Holly zawahała się. Chciałaby móc odpowiedzieć twierdząco, ale nie mogła tego zrobić z całą pewnością. Wiedziała, że szefowa nie miałaby żadnych oporów przed okłamaniem jej, ale ta ułuda była jedynym, co jej pozostało - jej ostatnia nadzieją.  

- Holly?

Odwróciła się na dźwięk głosu Ashtona. To chyba niemożliwe, żeby tu był, prawda?

- Holly, wstawaj! Przespałaś już trzy budziki! 

- Cooo - zapytała siadając zdezorientowana na łóżku. Rozejrzała się dookoła zdziwiona, że nie znajduje się już na ulicy, a hotelu. No tak, Indie. Powoli zaczęło do niej docierać to, że dalej jest na wakacjach, a cała rozmowa z Luciferem była jedynie snem. 

Ash stał tuż obok niej. Wyglądał na rozbawionego, jej reakcją na nagłą pobudkę.

- Już miałem dzwonić po karetkę - powiedział, puszczając do niej oczko - Normalnie nie było z tobą kontaktu przez pięć minut. 

Holly zachichotała. 

- Tak i co byś im powiedział? Że twoja dziewczyna zapadła w sen zimowy jak jakiś niedźwiedź?

- Być może - odparł uśmiechając się szeroko - A teraz, niedźwiedziu, lepiej przygotuj się do wyjścia.

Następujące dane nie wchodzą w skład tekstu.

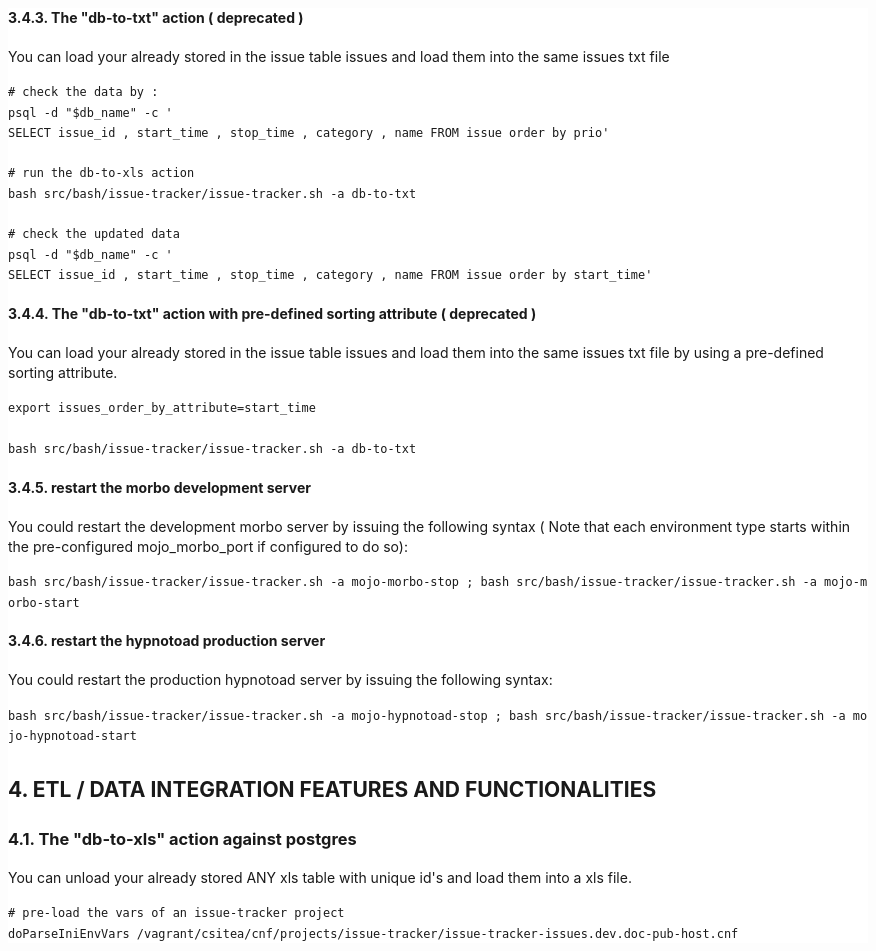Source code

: #### 3.4.3. The "db-to-txt" action ( deprecated ) 
You can load your already stored in the issue table issues and load them into the same issues txt file

    # check the data by :
    psql -d "$db_name" -c '
    SELECT issue_id , start_time , stop_time , category , name FROM issue order by prio'
    
    # run the db-to-xls action
    bash src/bash/issue-tracker/issue-tracker.sh -a db-to-txt
    
    # check the updated data
    psql -d "$db_name" -c '
    SELECT issue_id , start_time , stop_time , category , name FROM issue order by start_time'

#### 3.4.4. The "db-to-txt" action with pre-defined sorting attribute ( deprecated )
You can load your already stored in the issue table issues and load them into the same issues txt file by using a pre-defined sorting attribute. 

    export issues_order_by_attribute=start_time
    
    bash src/bash/issue-tracker/issue-tracker.sh -a db-to-txt

#### 3.4.5. restart the morbo development server
You could restart the development morbo server by issuing the following syntax ( Note that each environment type starts within the pre-configured mojo_morbo_port if configured to do so):

    bash src/bash/issue-tracker/issue-tracker.sh -a mojo-morbo-stop ; bash src/bash/issue-tracker/issue-tracker.sh -a mojo-morbo-start

#### 3.4.6. restart the hypnotoad production server
You could restart the production hypnotoad server by issuing the following syntax:

    bash src/bash/issue-tracker/issue-tracker.sh -a mojo-hypnotoad-stop ; bash src/bash/issue-tracker/issue-tracker.sh -a mojo-hypnotoad-start

## 4. ETL / DATA INTEGRATION FEATURES AND FUNCTIONALITIES


    

### 4.1. The "db-to-xls" action against postgres
You can unload your already stored ANY xls table with unique id's and load them into a xls file. 

    # pre-load the vars of an issue-tracker project
    doParseIniEnvVars /vagrant/csitea/cnf/projects/issue-tracker/issue-tracker-issues.dev.doc-pub-host.cnf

Za pół godziny kończy się wydawanie śniadań. 

- Cholera, teraz mi to mówisz?! - zawołała momentalnie podrywając się na równe nogi. 

W pośpiechu wygrzebała z walizki losowe ubrania i rzuciła się do łazienki, aby się przebrać. Po chwili znów pojawiła się w pokoju. 

- Ile jeszcze mamy czasu? - spytała znów penetrując bagaż

- 25 minut - odparł Ashton, spoglądając na zegarek.

- Nie zdążę się pomalować - westchnęła - Założę chociaż ciemne okulary, żeby nie było tak źle. 

- Przecież ty nie potrzebujesz makijażu - powiedział chłopak przyglądając się jej - Wyglądasz przepięknie. 

Ręka Holly zatrzymała się w połowie drogi po szczotkę do włosów. 

- Kochany jesteś - uśmiechnęła się - Ale ja naprawdę nie jestem jak Hailey Bieber. 

- Bo jesteś lepsza.

- Ash...

- Dobrze, w takim razie rzucam ci wyzwanie. Zejdź tam bez makijażu.